O uśpienie dwóch psów rasy amerykański pitbulterier wniosła do prezydenta Przemyśla tamtejsza prokuratura. Pod koniec września psy pogryzły dwóch chłopców; jeden z nich zmarł w szpitalu. Właściciel podejrzany o nieumyślne spowodowanie śmierci dziecka trafił do aresztu.

Jak poinformowała PAP zastępczyni prokuratora okręgowego w Przemyślu Beata Starzecka, biegła behawiorystka oceniła, po przeprowadzonej obserwacji, że psy są agresywne i niebezpieczne. W związku z tym prokuratura uznała, że należy je uśpić.

Właściciel psów nie wypowiedział się w tej kwestii. Wobec tego prokurator skierował wniosek o uśpienie psów do prezydenta miasta - przekazała PAP prok. Starzecka.

Wyjaśniła, że prezydent jest organem, do którego należy m.in. zapewnienie porządku i bezpieczeństwa mieszkańcom.

Prokurator poinformowała również, że w charakterze świadka został przesłuchany drugi z pogryzionych chłopców. Dodała, że ze względu na dobro prowadzonego postępowania nie może ujawnić szczegółów. Zapewniła jedynie, że przesłuchanie dziecka odbyło się w sądzie w obecności biegłego psychologa.

Psy zagryzły 12-letniego Kamila

Do tragedii doszło pod koniec września w jednym z mieszkań w Przemyślu. Tego dnia 12-letni Kamil odwiedził swojego o rok młodszego kolegę Szymona. W jego mieszkaniu były dwa psy. W pewnym momencie zwierzęta zaatakowały Kamila. Poszkodowany został także 11-letni Szymek próbujący bronić zaatakowanego kolegę.

W wyniku pogryzienia przez psy Kamil doznał głębokich ran szyi, twarzy i klatki piersiowej, miał też złamaną rękę. Natomiast rany Szymka nie zagrażały jego życiu.

Kamil trafił najpierw do szpitala w Przemyślu, potem został przewieziony do Górnośląskiego Centrum Zdrowia Dziecka w Katowicach, gdzie zmarł kilka dni później.

Oba psy trafiły wówczas do schroniska.

50-letni właściciel psów Mariusz S. usłyszał zarzut narażenia małoletnich na bezpośrednie niebezpieczeństwo utraty życia oraz nieumyślnego spowodowania śmierci jednego z nich.

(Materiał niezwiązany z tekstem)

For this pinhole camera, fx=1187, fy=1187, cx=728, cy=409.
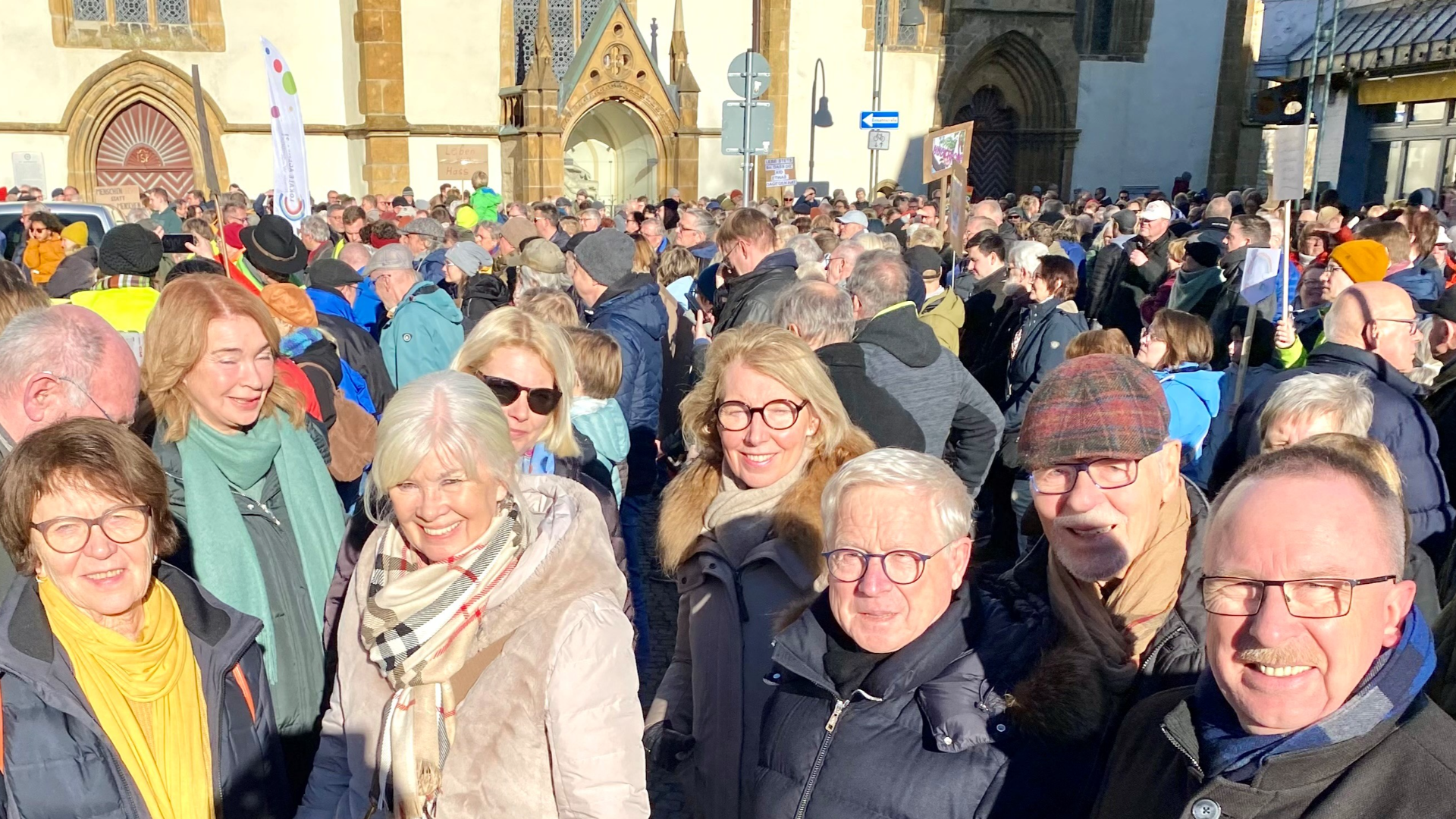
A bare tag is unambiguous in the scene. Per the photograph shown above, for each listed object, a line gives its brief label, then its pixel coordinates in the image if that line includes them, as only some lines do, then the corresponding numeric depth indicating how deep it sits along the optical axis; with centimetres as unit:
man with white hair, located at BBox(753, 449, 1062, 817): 199
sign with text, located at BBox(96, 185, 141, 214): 2028
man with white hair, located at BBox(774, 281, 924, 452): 429
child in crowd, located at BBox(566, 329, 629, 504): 439
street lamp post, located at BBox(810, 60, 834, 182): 2366
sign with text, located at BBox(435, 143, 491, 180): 2128
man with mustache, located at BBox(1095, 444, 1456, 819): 152
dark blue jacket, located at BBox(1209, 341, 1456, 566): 371
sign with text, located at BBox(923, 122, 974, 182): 1068
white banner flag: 700
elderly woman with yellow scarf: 221
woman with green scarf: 294
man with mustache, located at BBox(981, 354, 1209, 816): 199
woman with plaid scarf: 221
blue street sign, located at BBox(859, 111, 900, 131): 1623
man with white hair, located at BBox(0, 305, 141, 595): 279
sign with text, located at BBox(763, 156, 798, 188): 1545
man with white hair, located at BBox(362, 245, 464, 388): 588
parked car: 1057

Jak ustalono Mariusz S. utrzymywał dwa psy rasy amerykański pitbulterier, czyli tej uznanej za agresywną i niebezpieczną, bez wymaganego pozwolenia, bez zapewnienia im warunków bezpiecznego bytowania. Nie zabezpieczył również dzieci i innych osób przed dostępem do tych zwierząt - wyjaśniła wówczas prok. Starzecka.

Podejrzanemu grozi do 5 lat więzienia. Mężczyzna decyzją sądu został aresztowany na trzy miesiące. Ze względu na stan zdrowia odbywa areszt w warunkach szpitalnych.

Podejrzany w czasie przesłuchania nie przyznał się do zarzucanego mu czynu i złożył wyjaśnienia, "po części sprzeczne z ustaleniami śledztwa", w których umniejszył swoją rolę w zdarzeniu.